Model and environmental activist Arizona Muse is vowing to “make soil sexy” with the launch of her new charity, Dirt, dedicated to promoting biodynamic farming all over the world.

Biodynamic farming is a holistic approach to managing the land which has ecological, social and economic stability at its heart, explains Muse in a statement. The farming practice focuses on boosting biodiversity, community wellbeing and replenishing soils, allowing them to store more water and draw down more carbon dioxide from the atmosphere.

While the practice is already popular among grape growers, it is less common in other agricultural sectors, whether for fibres, food, or fuel and Dirt is looking to help biodynamic farmers build new markets as consumers’ appetite for organic produce and improved soil health grows.
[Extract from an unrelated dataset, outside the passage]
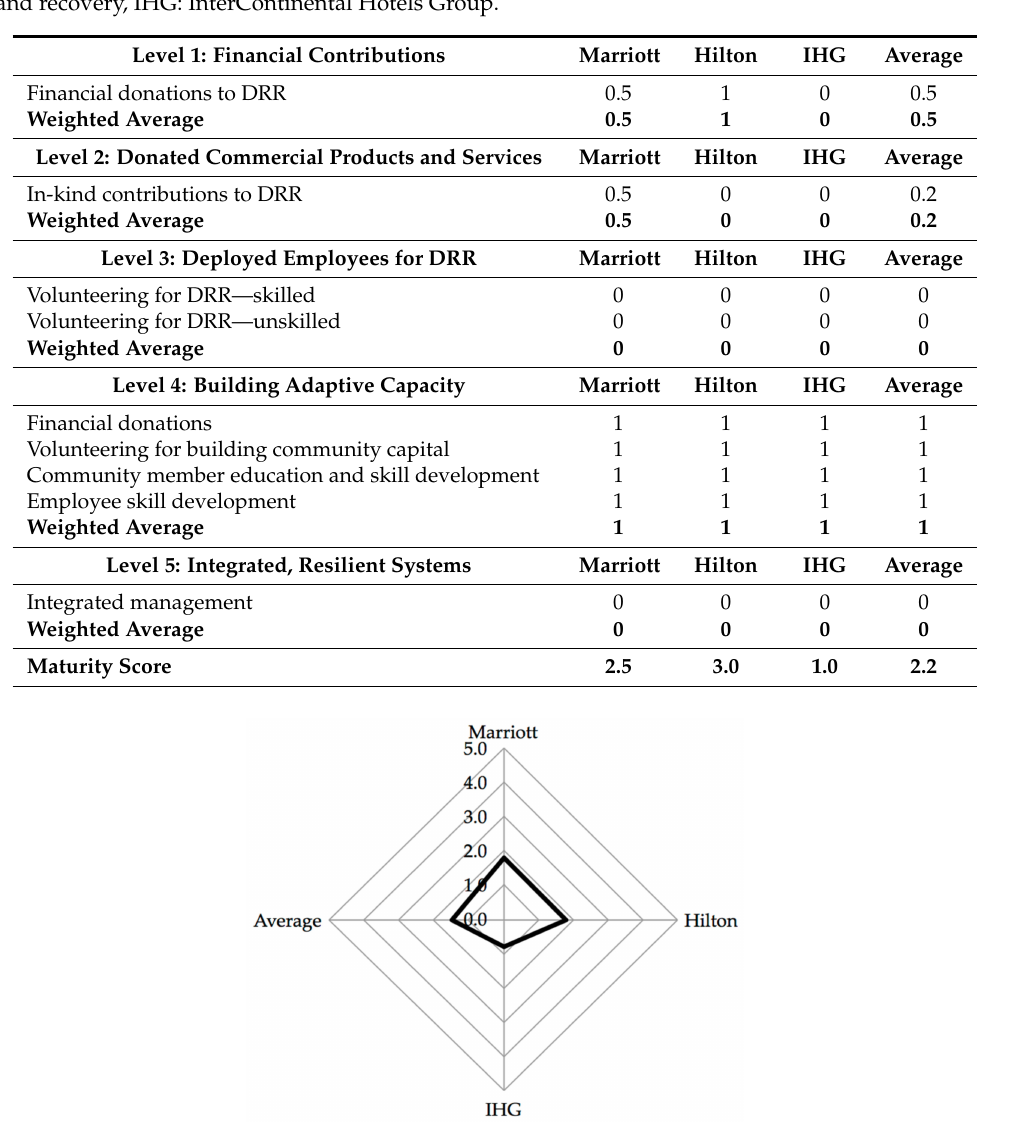
Figure 5. Maturity scores from vision/policy and goal analysis of the hotel and lodging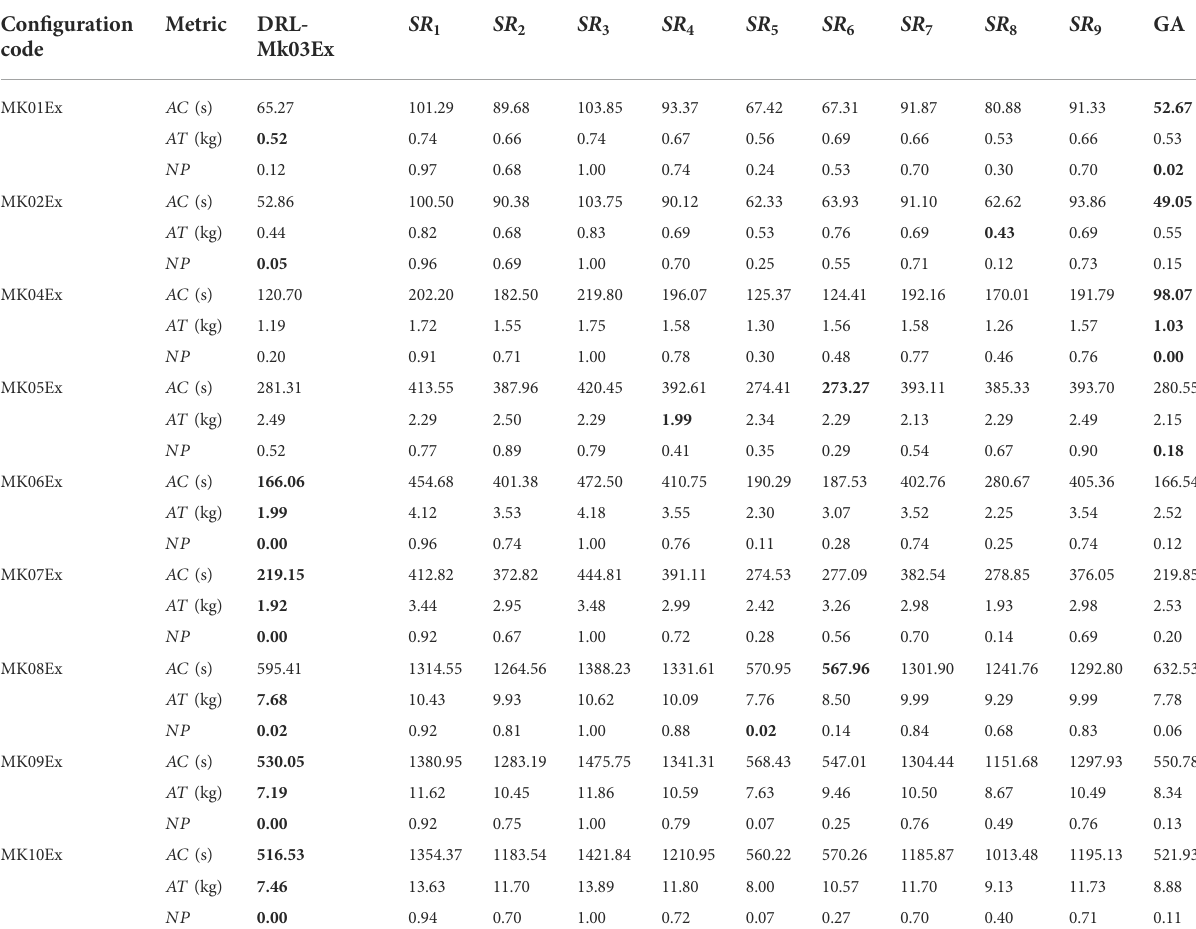
TABLE 7 Performance of DRL-Mk03Ex over the non-Mk03Ex instances. Con fi guration code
Muse, who throughout the pandemic has lived and worked on a farm, said in a statement: “From the food we eat to the clothes we wear, almost everything we rely on as human beings originates from the soil. Yet our disregard for this precious resource means we risk destroying one of our best solutions to the climate crisis. The food sector is catching on, but the apparel industry is fashionably late to the party. Dirt will help make soil sexy.”

The charity launched at the Sustainable Angle’s Future Fabrics Expo in London. It announced that it will support the scale-up of biodynamic farming by funding new scientific research, education programmes, demonstration and conversion projects, and new networks, as well as through the national biodynamic associations themselves.

Dirt will be funded by contributions from the fashion industry to start with, as well as environmentalists. Projects with other industries, including beauty and jewellery will begin in 2022.

Image: courtesy of Arizona Muse

A long-term comparison of farming methods in Switzerland by the Federal Institute of Biological Agriculture revealed that biodynamic methods are more effective in maintaining soil health than organic or mineral approaches. Unlike regenerative agriculture, biodynamic farming is certified which gives farmers, consumers and buyers confidence in reliability and impact.

Arizona added: “Dirt gives the opportunity for businesses that understand how they have damaged soils in the past to give back to the planet with certainty. It also offers a path to a better quality of life for the farmers who are too often overlooked despite their huge contribution to the economy and society.”